The FFAW was organized in 1970 as the Fishermen's Union by Father Desmond McGrath and Richard Cashin in order to organize fishplant workers, who, at the time, were exempt from the province's minimum wage and were thus paid sub-minimum wages. In 1971 the union led a recognition strike in Burgeo after a majority of workers there signed union cards but the plant owner refused to recognize the union. After a strike lasting several months the plant was nationalized by the provincial government and a collective bargaining agreement was signed by it and the union. In 1971, as the result of pressure from the FFAW Newfoundland became the first Canadian province to recognize the collective bargaining rights of fishery workers when the Newfoundland House of Assembly passed the Fishing Industry Collective Bargaining Act which gave inshore fishers the right to negotiate their prices.

After several more strikes, most notably against Fishery Products, trawling companies abandoned their insistence on unilaterally setting the price of fish and agreed to negotiate prices with fishermen.

In 1979, under Cashin's leadership, the union established the Labrador Fishermen’s Union Shrimp Company as a worker co-operative.
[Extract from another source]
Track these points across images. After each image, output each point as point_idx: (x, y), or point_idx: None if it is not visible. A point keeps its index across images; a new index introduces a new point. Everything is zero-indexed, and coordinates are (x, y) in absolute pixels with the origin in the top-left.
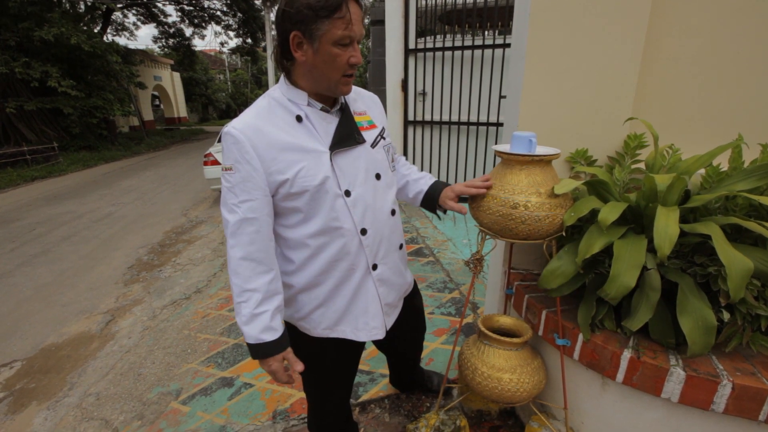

It won two fishing licences from the federal government and changed the work lives of fishermen on the Labrador coast.

By 1977, the union was negotiating province-wide master contracts with the industry as a whole represented by the Fisheries Association of Newfoundland and Labrador. The union also waged a successful campaign for workers compensation in the fishing industry with a law being passed by the House of Assembly in 1981.

In 1987, the union disaffiliated from the United Food and Commercial Workers and joined the Canadian Auto Workers. In 2012 the Canadian Auto Workers merged with Communications, Energy and Paperworkers Union of Canada to form Unifor.

== Elected Leadership ==
In 1994, after 23 years as president, Richard Cashin stepped down and was succeeded by Earle McCurdy. McCurdy was president from 1994 to 2014. His most notable act was helping to manage Canada's fishing dispute with the European Union, known as the Turbot War.

McCurdy was succeeded by Keith Sullivan in 2014 during a midterm election of joint councils.

Sullivan resigned as president in December 2022.

In January 2023, Greg Pretty was elected by joint-council to finish the remainder of the 3-year term. Pretty did not seek re-election during the general election process in 2024.

In 2024, the election of a new 16-member executive board resulted in the majority of rank and file voters selecting Dwan Street as the first woman president of the union.

== Failed Union Raid ==
In 2016, former NDP MP Ryan Cleary started efforts to organize a new union of fish harvesters, to be called the Federation of Independent Seafood Harvesters, or FISH-NL, as a rival to the Fish, Food and Allied Workers union. Cleary travelled throughout the province signing up members for union certification, their application for union recognition was considered by the Labour Relations Board from 2016 to 2018. On September 28, 2018, the Labour Relations Board ruled that FISH-NL did not have enough support to trigger a ratification vote. On December 3, 2019, Cleary announced the dissolution of FISH-NL after it failed to gain the necessary 4000 signatures after a second membership drive to trigger a ratification vote.